Task prompt: The answer must consist only of the lines from the line with "- [Python 'for'" to the line with "models in Python).", both included, exactly as they stand below.

=== Section Start ===

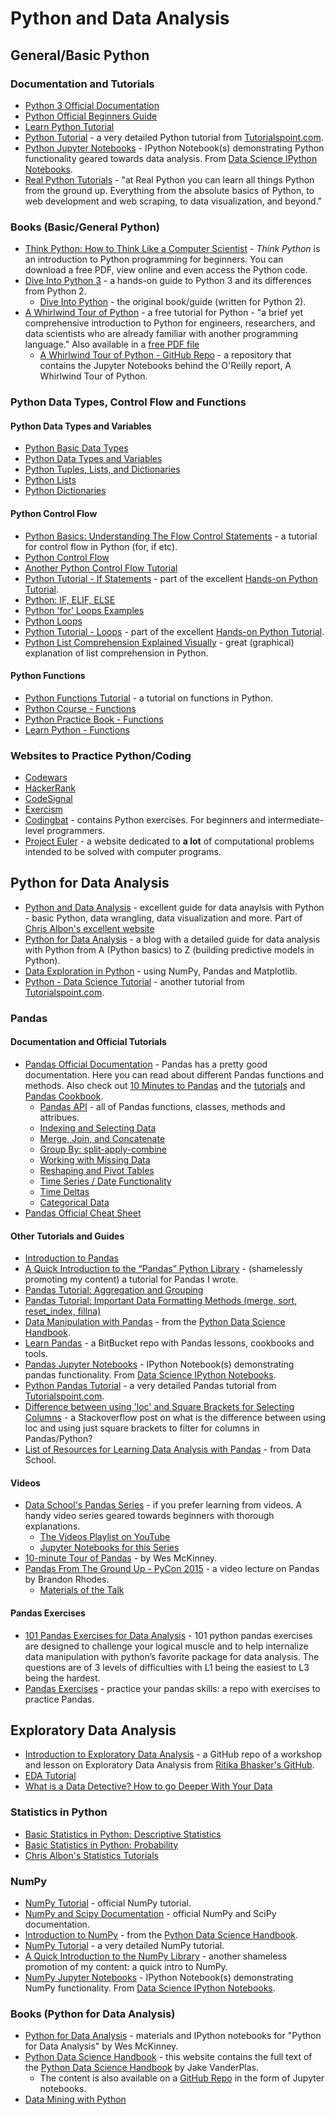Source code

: # Python and Data Analysis

## General/Basic Python
### Documentation and Tutorials
- [Python 3 Official Documentation](https://docs.python.org/3/)
- [Python Official Beginners Guide](https://wiki.python.org/moin/BeginnersGuide)
- [Learn Python Tutorial](http://www.learnpython.org)
- [Python Tutorial](http://www.tutorialspoint.com/python3/) - a very detailed Python tutorial from [Tutorialspoint.com](https://www.tutorialspoint.com). 
- [Python Jupyter Notebooks](https://github.com/donnemartin/data-science-ipython-notebooks#python-data) - IPython Notebook(s) demonstrating Python functionality geared towards data analysis. From [Data Science IPython Notebooks](https://github.com/donnemartin/data-science-ipython-notebooks).
- [Real Python Tutorials](http://www.realpython.com) - "at Real Python you can learn all things Python from the ground up. Everything from the absolute basics of Python, to web development and web scraping, to data visualization, and beyond."

### Books (Basic/General Python)
- [Think Python: How to Think Like a Computer Scientist](https://greenteapress.com/wp/think-python-2e/) - _Think Python_ is an introduction to Python programming for beginners. You can download a free PDF, view online and even access the Python code.
- [Dive Into Python 3](http://www.diveintopython3.net) - a hands-on guide to Python 3 and its differences from Python 2.
  - [Dive Into Python](http://www.diveintopython.net) - the original book/guide (written for Python 2).
- [A Whirlwind Tour of Python](https://www.safaribooksonline.com/library/view/a-whirlwind-tour/9781492037859/) - a free tutorial for Python - "a brief yet comprehensive introduction to Python for engineers, researchers, and data scientists who are already familiar with another programming language." Also available in a [free PDF file](https://www.oreilly.com/programming/free/files/a-whirlwind-tour-of-python.pdf)
  - [A Whirlwind Tour of Python - GitHub Repo](https://github.com/jakevdp/WhirlwindTourOfPython) - a repository that contains the Jupyter Notebooks behind the O'Reilly report, A Whirlwind Tour of Python. 

### Python Data Types, Control Flow and Functions
#### Python Data Types and Variables
- [Python Basic Data Types](https://en.wikiversity.org/wiki/Python_Concepts/Basic_data_types)
- [Python Data Types and Variables](https://www.python-course.eu/python3_variables.php)
- [Python Tuples, Lists, and Dictionaries](http://sthurlow.com/python/lesson06/)
- [Python Lists](https://medium.com/@GalarnykMichael/python-basics-6-lists-and-list-manipulation-a56be62b1f95)
- [Python Dictionaries](https://hackernoon.com/python-basics-10-dictionaries-and-dictionary-methods-4e9efa70f5b9)

#### Python Control Flow
- [Python Basics: Understanding The Flow Control Statements](https://www.codeproject.com/Articles/663666/Python-Basics-Understanding-The-Flow-Control-State) - a tutorial for control flow in Python (for, if etc).
- [Python Control Flow](https://python.swaroopch.com/control_flow.html)
- [Another Python Control Flow Tutorial](https://python.swaroopch.com/control_flow.html)
- [Python Tutorial - If Statements](http://anh.cs.luc.edu/python/hands-on/3.1/handsonHtml/ifstatements.html) - part of the excellent [Hands-on Python Tutorial](http://anh.cs.luc.edu/python/hands-on/3.1/handsonHtml/index.html).
- [Python: IF, ELIF, ELSE](https://www.tutorialspoint.com/python/python_if_else.htm)
- [Python 'for' Loops Examples](https://www.cyberciti.biz/faq/python-for-loop-examples-statements/)
- [Python Loops](https://www.tutorialspoint.com/python/python_loops.htm)
- [Python Tutorial - Loops](http://anh.cs.luc.edu/python/hands-on/3.1/handsonHtml/loops.html) - 
part of the excellent [Hands-on Python Tutorial](http://anh.cs.luc.edu/python/hands-on/3.1/handsonHtml/index.html).
- [Python List Comprehension Explained Visually](http://treyhunner.com/2015/12/python-list-comprehensions-now-in-color/) -
great (graphical) explanation of list comprehension in Python.

#### Python Functions
- [Python Functions Tutorial](http://www.tutorialspoint.com/python/python_functions.htm) - a tutorial on functions in Python.
- [Python Course - Functions](https://www.python-course.eu/python3_functions.php)
- [Python Practice Book - Functions](https://anandology.com/python-practice-book/getting-started.html#functions)
- [Learn Python - Functions](https://www.learnpython.org/en/Functions)

### Websites to Practice Python/Coding
- [Codewars](https://www.codewars.com)
- [HackerRank](https://www.hackerrank.com)
- [CodeSignal](https://codesignal.com) 
- [Exercism](https://exercism.io)
- [Codingbat](https://codingbat.com/python) - contains Python exercises. For beginners and intermediate-level programmers.
- [Project Euler](https://projecteuler.net) - a website dedicated to **a lot** of computational problems intended to be solved with computer programs.

## Python for Data Analysis
- [Python and Data Analysis](https://chrisalbon.com/#python) - excellent guide for data anaylsis with Python - basic Python, data  wrangling, data visualization and more. Part of [Chris Albon's excellent website](https://chrisalbon.com) 
- [Python for Data Analysis](http://hamelg.blogspot.com/2015/12/python-for-data-analysis-index.html) - a blog with a detailed guide for data analysis with Python from A (Python basics) to Z (building predictive models in Python).
- [Data Exploration in Python](https://www.analyticsvidhya.com/wp-content/uploads/2016/08/Data-Exploration-in-Python.pdf) - using NumPy, Pandas and Matplotlib. 
- [Python - Data Science Tutorial](https://www.tutorialspoint.com/python/python_data_science.htm) - another tutorial from [Tutorialspoint.com](https://www.tutorialspoint.com).  

### Pandas 
#### Documentation and Official Tutorials
- [Pandas Official Documentation](http://pandas.pydata.org/pandas-docs/stable/) - Pandas has a pretty good documentation. Here you can read about different Pandas functions and methods. Also check out [10 Minutes to Pandas](http://pandas.pydata.org/pandas-docs/stable/10min.html) and the [tutorials](http://pandas.pydata.org/pandas-docs/stable/tutorials.html) and [Pandas Cookbook](http://pandas.pydata.org/pandas-docs/stable/cookbook.html).
  - [Pandas API](http://pandas.pydata.org/pandas-docs/stable/api.html) - all of Pandas functions, classes, methods and attribues. 
  - [Indexing and Selecting Data](http://pandas.pydata.org/pandas-docs/stable/indexing.html)
  - [Merge, Join, and Concatenate](http://pandas.pydata.org/pandas-docs/stable/merging.html)
  - [Group By: split-apply-combine](http://pandas.pydata.org/pandas-docs/stable/groupby.html)
  - [Working with Missing Data](http://pandas.pydata.org/pandas-docs/stable/missing_data.html)
  - [Reshaping and Pivot Tables](http://pandas.pydata.org/pandas-docs/stable/reshaping.html)
  - [Time Series / Date Functionality](http://pandas.pydata.org/pandas-docs/stable/timeseries.html)
  - [Time Deltas](http://pandas.pydata.org/pandas-docs/stable/timedeltas.html)
  - [Categorical Data](http://pandas.pydata.org/pandas-docs/stable/categorical.html)
- [Pandas Official Cheat Sheet](http://pandas.pydata.org/Pandas_Cheat_Sheet.pdf)

#### Other Tutorials and Guides
- [Introduction to Pandas](http://www.synesthesiam.com/posts/an-introduction-to-pandas.html) 
- [A Quick Introduction to the “Pandas” Python Library](https://towardsdatascience.com/a-quick-introduction-to-the-pandas-python-library-f1b678f34673) - (shamelessly promoting my content) a tutorial for Pandas I wrote. 
- [Pandas Tutorial: Aggregation and Grouping](https://data36.com/pandas-tutorial-2-aggregation-and-grouping/) 
- [Pandas Tutorial: Important Data Formatting Methods (merge, sort, reset_index, fillna)](https://data36.com/pandas-tutorial-3-important-data-formatting-methods-merge-sort-reset_index-fillna/)
- [Data Manipulation with Pandas](https://jakevdp.github.io/PythonDataScienceHandbook/#3.-Data-Manipulation-with-Pandas) - from the [Python Data Science Handbook](https://jakevdp.github.io/PythonDataScienceHandbook/).
- [Learn Pandas](https://bitbucket.org/hrojas/learn-pandas) - a BitBucket repo with Pandas lessons, cookbooks and tools.
- [Pandas Jupyter Notebooks](https://github.com/donnemartin/data-science-ipython-notebooks#pandas) - IPython Notebook(s) demonstrating pandas functionality. From [Data Science IPython Notebooks](https://github.com/donnemartin/data-science-ipython-notebooks).
- [Python Pandas Tutorial](https://www.tutorialspoint.com/python_pandas/index.htm) - a very detailed Pandas tutorial from [Tutorialspoint.com](https://www.tutorialspoint.com). 
- [Difference between using 'loc' and Square Brackets for Selecting Columns](https://stackoverflow.com/questions/48409128/what-is-the-difference-between-using-loc-and-using-just-square-brackets-to-filte) - a Stackoverflow post on what is the difference between using loc and using just square brackets to filter for columns in Pandas/Python?
- [List of Resources for Learning Data Analysis with Pandas](http://www.dataschool.io/best-python-pandas-resources/) - from Data School.

#### Videos
- [Data School's Pandas Series](http://www.dataschool.io/easier-data-analysis-with-pandas/) - if you prefer learning from videos. A handy video series geared towards beginners with thorough explanations. 
  - [The Videos Playlist on YouTube](https://www.youtube.com/playlist?list=PL5-da3qGB5ICCsgW1MxlZ0Hq8LL5U3u9y)
  - [Jupyter Notebooks for this Series](http://nbviewer.jupyter.org/github/justmarkham/pandas-videos/blob/master/pandas.ipynb)
- [10-minute Tour of Pandas](https://vimeo.com/59324550) - by Wes McKinney.
- [Pandas From The Ground Up - PyCon 2015](https://youtu.be/5JnMutdy6Fw?t=1s) - a video lecture on Pandas by Brandon Rhodes.
  - [Materials of the Talk ](https://github.com/brandon-rhodes/pycon-pandas-tutorial)
  
#### Pandas Exercises
- [101 Pandas Exercises for Data Analysis](https://www.machinelearningplus.com/python/101-pandas-exercises-python/) - 101 python pandas exercises are designed to challenge your logical muscle and to help internalize data manipulation with python’s favorite package for data analysis. The questions are of 3 levels of difficulties with L1 being the easiest to L3 being the hardest.
- [Pandas Exercises](https://github.com/guipsamora/pandas_exercises) - practice your pandas skills: a repo  with exercises to practice Pandas. 

## Exploratory Data Analysis
- [Introduction to Exploratory Data Analysis](https://github.com/ritikabhasker/Intro-to-EDA) - a GitHub repo of a workshop and lesson on Exploratory Data Analysis from [Ritika Bhasker's GitHub](https://github.com/ritikabhasker).
- [EDA Tutorial](https://www.datacamp.com/community/tutorials/exploratory-data-analysis-python#gs.T3TSKbk)
- [What is a Data Detective? How to go Deeper With Your Data](https://www.elderresearch.com/blog/be-a-data-detective)

### Statistics in Python
- [Basic Statistics in Python: Descriptive Statistics](https://www.dataquest.io/blog/basic-statistics-with-python-descriptive-statistics/)
- [Basic Statistics in Python: Probability](https://www.dataquest.io/blog/basic-statistics-in-python-probability/)
- [Chris Albon's Statistics Tutorials](https://chrisalbon.com/#statistics)

### NumPy
- [NumPy Tutorial](https://docs.scipy.org/doc/numpy/user/quickstart.html) - official NumPy tutorial.
- [NumPy and Scipy Documentation](https://docs.scipy.org/doc/) - official NumPy and SciPy documentation.
- [Introduction to NumPy](https://jakevdp.github.io/PythonDataScienceHandbook/#2.-Introduction-to-NumPy) - from the [Python Data Science Handbook](https://jakevdp.github.io/PythonDataScienceHandbook/).
- [NumPy Tutorial](https://www.tutorialspoint.com/numpy/) - a very detailed NumPy tutorial. 
- [A Quick Introduction to the NumPy Library](https://towardsdatascience.com/a-quick-introduction-to-the-numpy-library-6f61b7dee4db) - another shameless promotion of my content: a quick intro to NumPy.
- [NumPy Jupyter Notebooks](https://github.com/donnemartin/data-science-ipython-notebooks#numpy) - IPython Notebook(s) demonstrating NumPy functionality. From [Data Science IPython Notebooks](https://github.com/donnemartin/data-science-ipython-notebooks).

### Books (Python for Data Analysis) 
- [Python for Data Analysis](https://github.com/wesm/pydata-book) - materials and IPython notebooks for "Python for Data Analysis" by Wes McKinney.
- [Python Data Science Handbook](https://jakevdp.github.io/PythonDataScienceHandbook/) - this website contains the full text of the [Python Data Science Handbook](http://shop.oreilly.com/product/0636920034919.do) by Jake VanderPlas.
  - The content is also available on a [GitHub Repo](https://github.com/jakevdp/PythonDataScienceHandbook) in the form of Jupyter notebooks.
- [Data Mining with Python](http://www2.compute.dtu.dk/pubdb/views/edoc_download.php/6814/pdf/imm6814.pdf)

=== Section End ===

Output of the exercise:
- [Python 'for' Loops Examples](https://www.cyberciti.biz/faq/python-for-loop-examples-statements/)
- [Python Loops](https://www.tutorialspoint.com/python/python_loops.htm)
- [Python Tutorial - Loops](http://anh.cs.luc.edu/python/hands-on/3.1/handsonHtml/loops.html) - 
part of the excellent [Hands-on Python Tutorial](http://anh.cs.luc.edu/python/hands-on/3.1/handsonHtml/index.html).
- [Python List Comprehension Explained Visually](http://treyhunner.com/2015/12/python-list-comprehensions-now-in-color/) -
great (graphical) explanation of list comprehension in Python.

#### Python Functions
- [Python Functions Tutorial](http://www.tutorialspoint.com/python/python_functions.htm) - a tutorial on functions in Python.
- [Python Course - Functions](https://www.python-course.eu/python3_functions.php)
- [Python Practice Book - Functions](https://anandology.com/python-practice-book/getting-started.html#functions)
- [Learn Python - Functions](https://www.learnpython.org/en/Functions)

### Websites to Practice Python/Coding
- [Codewars](https://www.codewars.com)
- [HackerRank](https://www.hackerrank.com)
- [CodeSignal](https://codesignal.com) 
- [Exercism](https://exercism.io)
- [Codingbat](https://codingbat.com/python) - contains Python exercises. For beginners and intermediate-level programmers.
- [Project Euler](https://projecteuler.net) - a website dedicated to **a lot** of computational problems intended to be solved with computer programs.

## Python for Data Analysis
- [Python and Data Analysis](https://chrisalbon.com/#python) - excellent guide for data anaylsis with Python - basic Python, data  wrangling, data visualization and more. Part of [Chris Albon's excellent website](https://chrisalbon.com) 
- [Python for Data Analysis](http://hamelg.blogspot.com/2015/12/python-for-data-analysis-index.html) - a blog with a detailed guide for data analysis with Python from A (Python basics) to Z (building predictive models in Python).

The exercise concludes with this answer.